═════ Excerpt ═════
Boyhan, who was chief elevator-inspector, testifies that Foley disclosed the invention in issue to him in the latter part of December, 1904, or early part of January, 1905, and that the day after the test at the Times Building on January 6, 1905, Foley told him that he (Foley) had explained the invention to E. A. Smith and that he told Foley he thought he was making a mistake in disclosing his invention to outsiders.

The conduct of Foley and E. A. Smith was in marked contrast. Foley made no special haste in filing his application after the promulgation of the building department order. Three days after Smith's alleged disclosure to him he took to his attorney several sheets of well-worked-out drawings. He told Smith of the fact that he filed his application and informed him of the progress of the prosecution thereof.

E. A. Smith, on the other hand, three days after his second interview with Foley went to Marshall with a crude sketch and after a hasty interview instructed him to file an application as soon as possible, since he believed that Foley intended to steal his invention. The only reason he could give for that belief was that when he told Foley of his invention, the latter seemed surprised and opened his eyes very wide. Smith said nothing to Foley about having filed an application, and it was not until the interference was declared that Foley learned that this application had been filed. Foley states that the first time he met Smith after receiving the notice of the interference was at a test at the store of Stern Brothers, and that he then told Smith in exceedingly plain language what he thought of him. Miller, the engineer at Stern Brothers, states that Foley and Smith had a heated interview on the day of the test, and while he was not near enough to them to hear what was said Foley told him about half an hour afterward that the loud conversation was due to the fact that Smith "had infringed on the elevator apparatus which he had invented." In view of the testimony and the surrounding circumstances of the case and the conduct of the parties it is held that as to the common subject-matter of the two cases E. A. Smith was not an original inventor, but derived his knowledge thereof from Foley.
═════ Information provided ═════
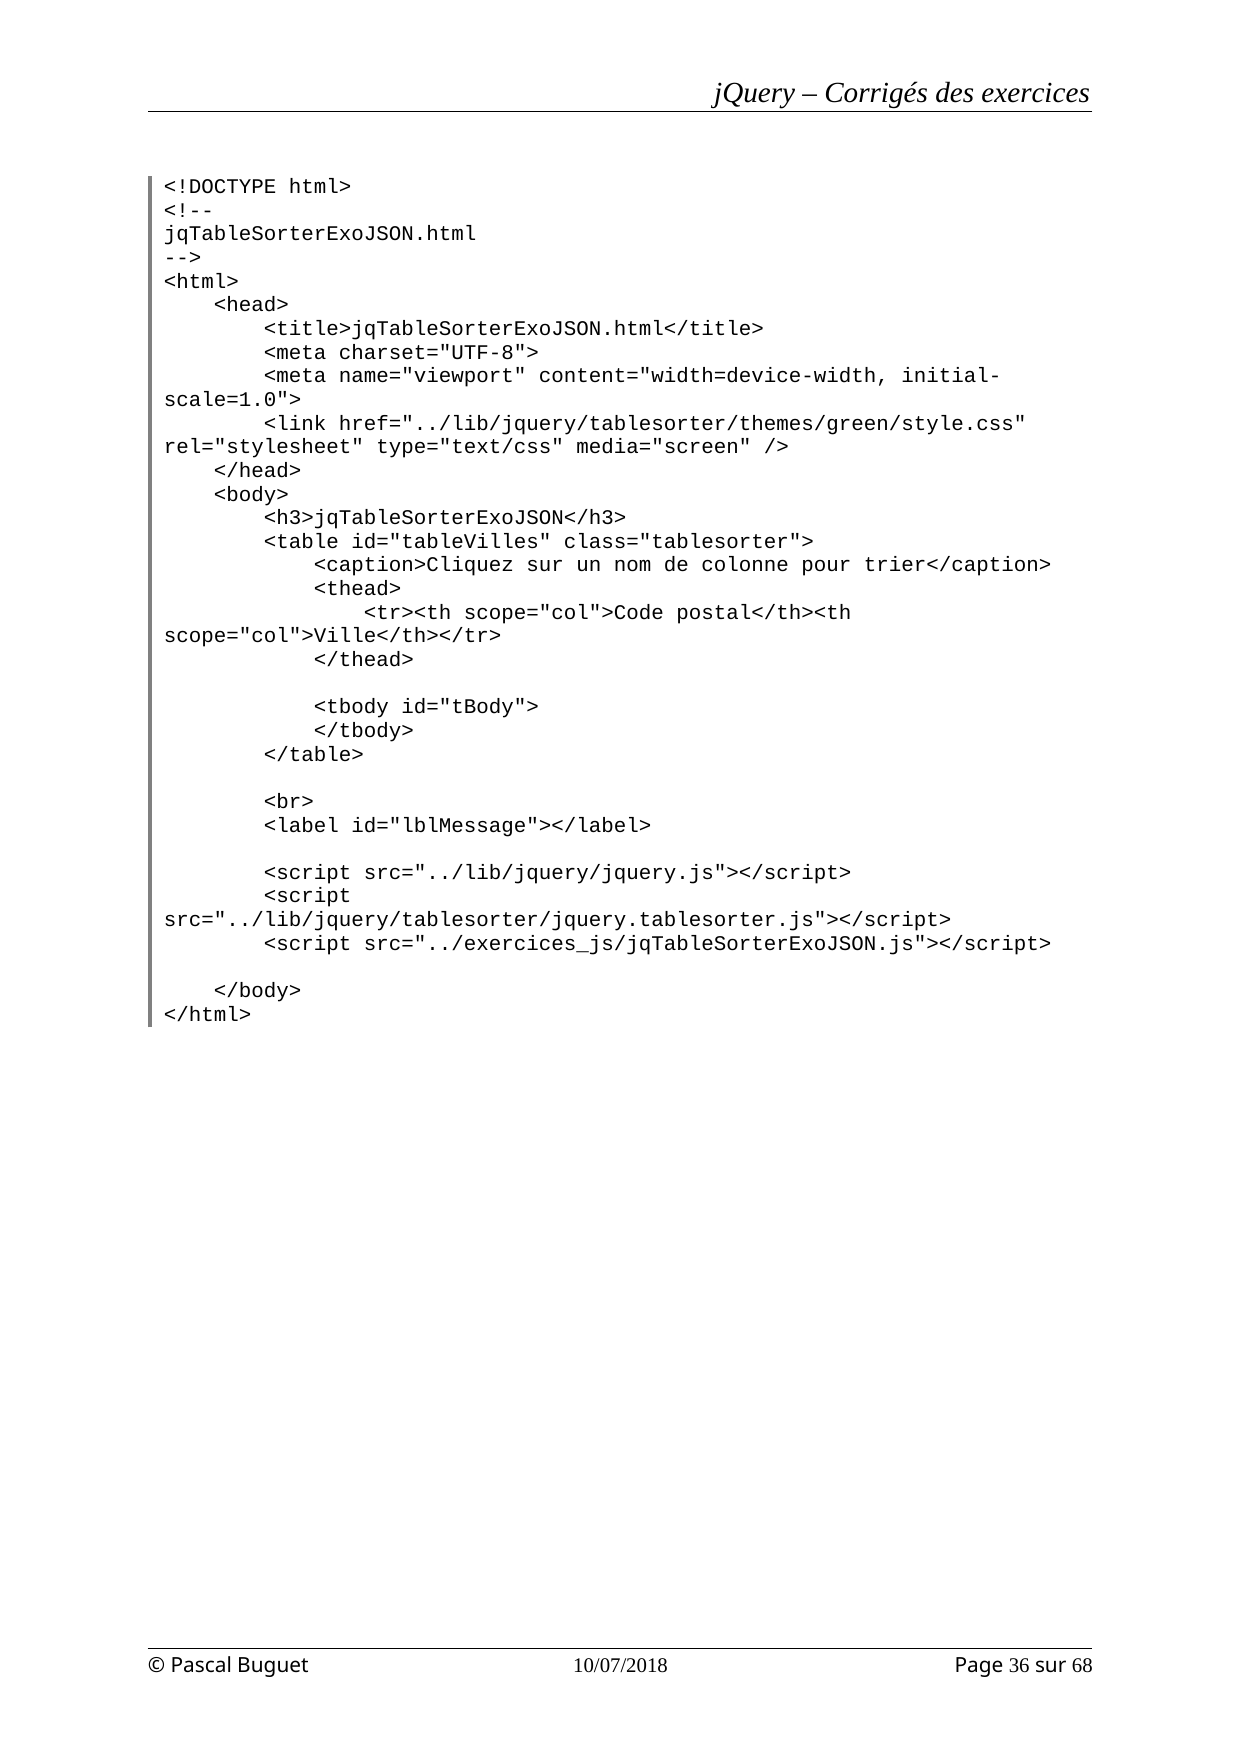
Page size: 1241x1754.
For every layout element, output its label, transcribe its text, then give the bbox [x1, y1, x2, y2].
═════
■ Task requirements
1/ Please duplicate the passage in the interference excerpt between "Boyhan, who was" and "the prosecution thereof.", inclusive.
2/ According to the interference excerpt, why did E. A. Smith tell Marshall to file an application as soon as possible?

■ Answers to the exercises
1/
Boyhan, who was chief elevator-inspector, testifies that Foley disclosed the invention in issue to him in the latter part of December, 1904, or early part of January, 1905, and that the day after the test at the Times Building on January 6, 1905, Foley told him that he (Foley) had explained the invention to E. A. Smith and that he told Foley he thought he was making a mistake in disclosing his invention to outsiders.

The conduct of Foley and E. A. Smith was in marked contrast. Foley made no special haste in filing his application after the promulgation of the building department order. Three days after Smith's alleged disclosure to him he took to his attorney several sheets of well-worked-out drawings. He told Smith of the fact that he filed his application and informed him of the progress of the prosecution thereof.

2/ Smith believed that Foley intended to steal his invention. His only stated reason for that belief was that when he told Foley about his invention, Foley seemed surprised and opened his eyes very wide.